Риз и так рассказал мне немало ужасного. Значит, мучившие его кошмары были еще страшнее. Стараясь не замечать наготы, я дотронулась до его локтя и сказала:
– Если тебе когда-нибудь захочется поговорить, позови меня. Я не стану рассказывать никому.
Я хотела встать с кровати, но Риз схватил меня за руку:
– Спасибо.
Я посмотрела на его руку. На его измученное лицо. Сколько в нем было боли и неимоверной усталости. Такое лицо Риз тщательно скрывал от глаз других.

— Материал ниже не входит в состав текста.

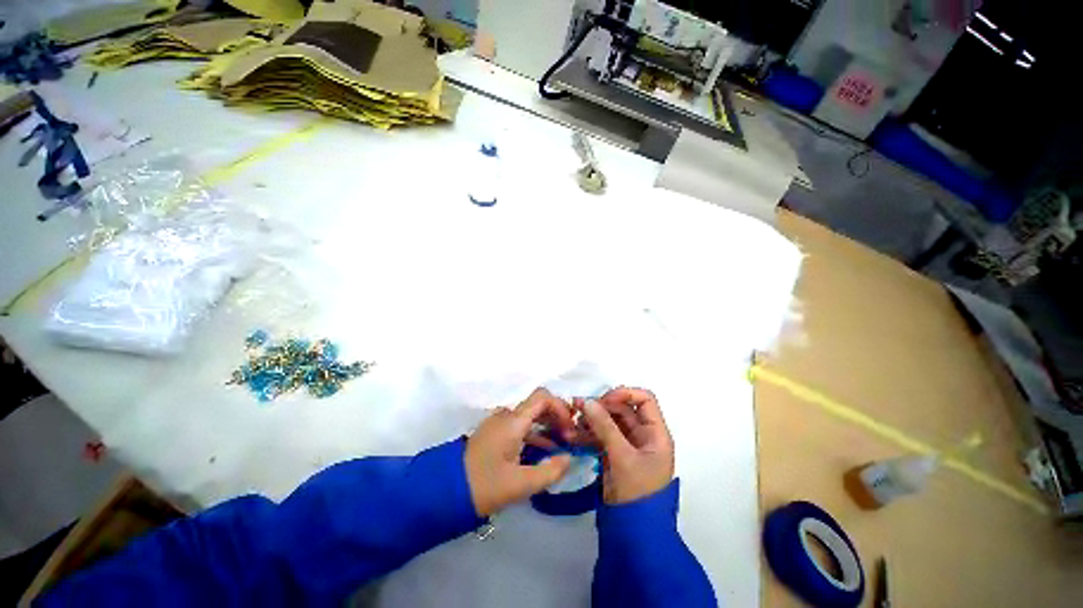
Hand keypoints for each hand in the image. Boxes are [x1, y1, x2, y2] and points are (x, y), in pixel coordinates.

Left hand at [465, 388, 573, 516]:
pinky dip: (532, 438)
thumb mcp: (525, 483)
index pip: (543, 398)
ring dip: (545, 431)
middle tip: (570, 441)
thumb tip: (568, 458)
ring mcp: (494, 428)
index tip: (571, 431)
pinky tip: (541, 457)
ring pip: (526, 420)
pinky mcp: (489, 440)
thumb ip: (553, 470)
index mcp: (511, 423)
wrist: (446, 492)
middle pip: (535, 407)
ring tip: (559, 452)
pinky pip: (516, 430)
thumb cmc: (487, 485)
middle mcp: (502, 419)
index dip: (562, 409)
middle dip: (556, 420)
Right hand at [577, 387, 673, 504]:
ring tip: (571, 425)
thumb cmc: (637, 489)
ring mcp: (629, 448)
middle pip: (625, 411)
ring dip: (592, 422)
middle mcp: (645, 437)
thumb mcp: (623, 458)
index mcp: (656, 433)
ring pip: (611, 425)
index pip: (644, 400)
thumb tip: (587, 402)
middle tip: (577, 410)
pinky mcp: (615, 459)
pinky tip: (573, 436)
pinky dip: (590, 436)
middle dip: (602, 408)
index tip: (600, 400)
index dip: (624, 394)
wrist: (633, 524)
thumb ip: (605, 428)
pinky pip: (603, 440)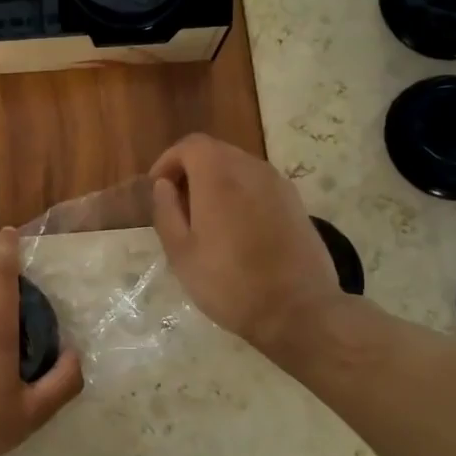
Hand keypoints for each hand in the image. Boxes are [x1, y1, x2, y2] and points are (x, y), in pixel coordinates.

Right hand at [150, 134, 355, 362]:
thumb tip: (164, 185)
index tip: (158, 190)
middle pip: (215, 152)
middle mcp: (251, 169)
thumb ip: (167, 212)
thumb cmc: (229, 283)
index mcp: (218, 176)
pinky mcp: (296, 203)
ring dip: (217, 183)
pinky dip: (241, 195)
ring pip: (239, 168)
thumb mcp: (181, 253)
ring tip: (206, 221)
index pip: (190, 145)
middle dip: (191, 172)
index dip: (168, 161)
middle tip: (178, 208)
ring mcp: (279, 185)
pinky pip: (260, 186)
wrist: (297, 310)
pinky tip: (237, 231)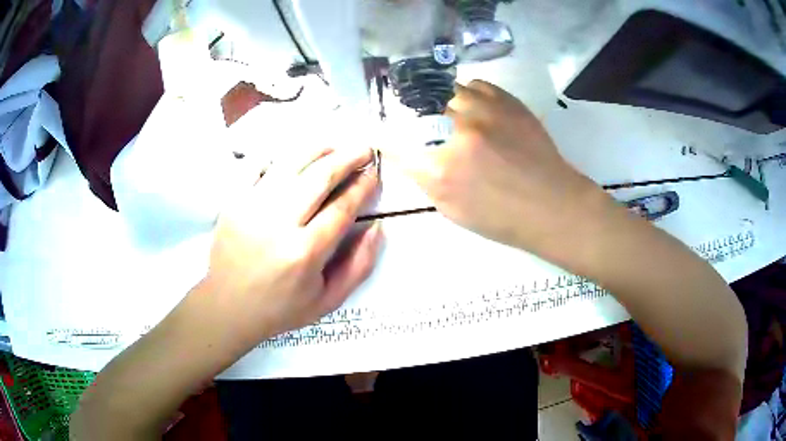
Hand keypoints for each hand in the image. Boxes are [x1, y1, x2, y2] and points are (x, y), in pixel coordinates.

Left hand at [203, 147, 382, 350]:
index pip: (342, 207)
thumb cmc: (281, 308)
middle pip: (319, 176)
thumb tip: (377, 226)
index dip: (362, 186)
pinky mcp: (232, 200)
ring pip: (291, 163)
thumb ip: (359, 265)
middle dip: (348, 158)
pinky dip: (278, 155)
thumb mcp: (329, 300)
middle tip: (364, 149)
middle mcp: (277, 223)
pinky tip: (293, 158)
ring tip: (335, 147)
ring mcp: (251, 207)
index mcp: (304, 252)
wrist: (228, 306)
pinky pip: (257, 164)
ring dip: (318, 149)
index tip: (374, 174)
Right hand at [382, 80, 603, 257]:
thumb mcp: (452, 210)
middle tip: (424, 125)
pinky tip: (474, 107)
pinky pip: (474, 85)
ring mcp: (483, 111)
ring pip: (445, 91)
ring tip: (451, 114)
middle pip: (418, 109)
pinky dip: (468, 94)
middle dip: (416, 118)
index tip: (384, 136)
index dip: (386, 139)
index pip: (395, 144)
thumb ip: (424, 179)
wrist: (551, 204)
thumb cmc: (502, 217)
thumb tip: (407, 153)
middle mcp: (457, 132)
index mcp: (441, 169)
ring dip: (442, 103)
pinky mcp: (506, 100)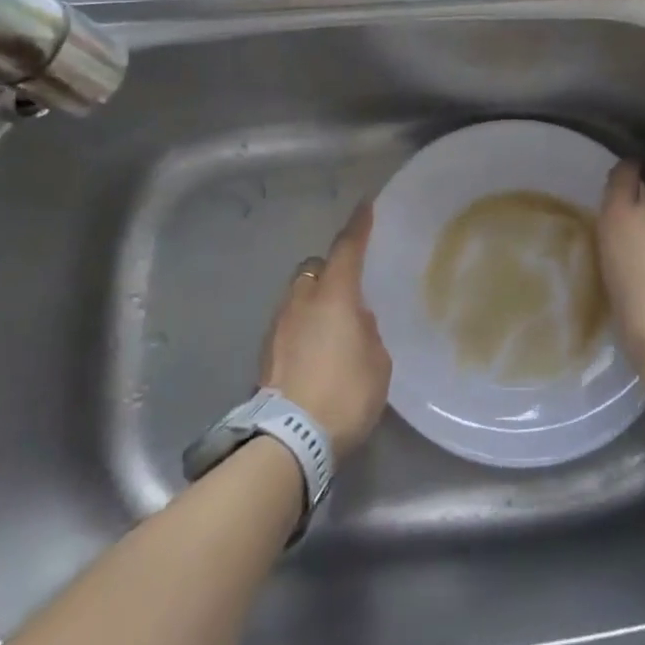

Я встала на колени и поцеловала его в щеку, мои губы коснулись теплой, мягкой кожи. Все окончилось раньше, чем началось. Но как часто, проснувшись после кошмарного сна, я хотела, чтобы кто-то вот так же поцеловал меня в щеку.
Он смотрел, как я слезала с кровати, не пытаясь меня удержать. У двери я остановилась и еще раз взглянула на него.
Риз по-прежнему стоял на коленях, разметав крылья по белым простыням и склонив голову. Почти всю его золотистую кожу покрывали узоры татуировки. Темный павший принц.
У меня в мозгу мелькнула картина, написанная красками.
Мелькнула и застыла на какое-то время, пока не начала тускнеть. Но совсем она не исчезла. Она слабо мерцала, заполняя невидимую дыру в моей груди.
Дыру, которая медленно затягивалась.
Глава 39
На следующий день я отправилась к Амрене и с порога спросила у нее:
– Ты сумеешь расшифровать Книгу, когда мы добудем вторую половину?
Амрена занимала третий, мансардный этаж дома, и потолок у нее был наклонным, повторяя очертания крыши. Окон было всего два, но зато большие, одно напротив другого. Первое выходило на Сидру, второе – на окаймленную деревьями городскую площадь. Все жилье состояло из одной громадной комнаты. Истершийся паркет покрывали такие же истершиеся ковры. Мебель стояла не возле стен, а где придется, словно Амрена постоянно ее двигала.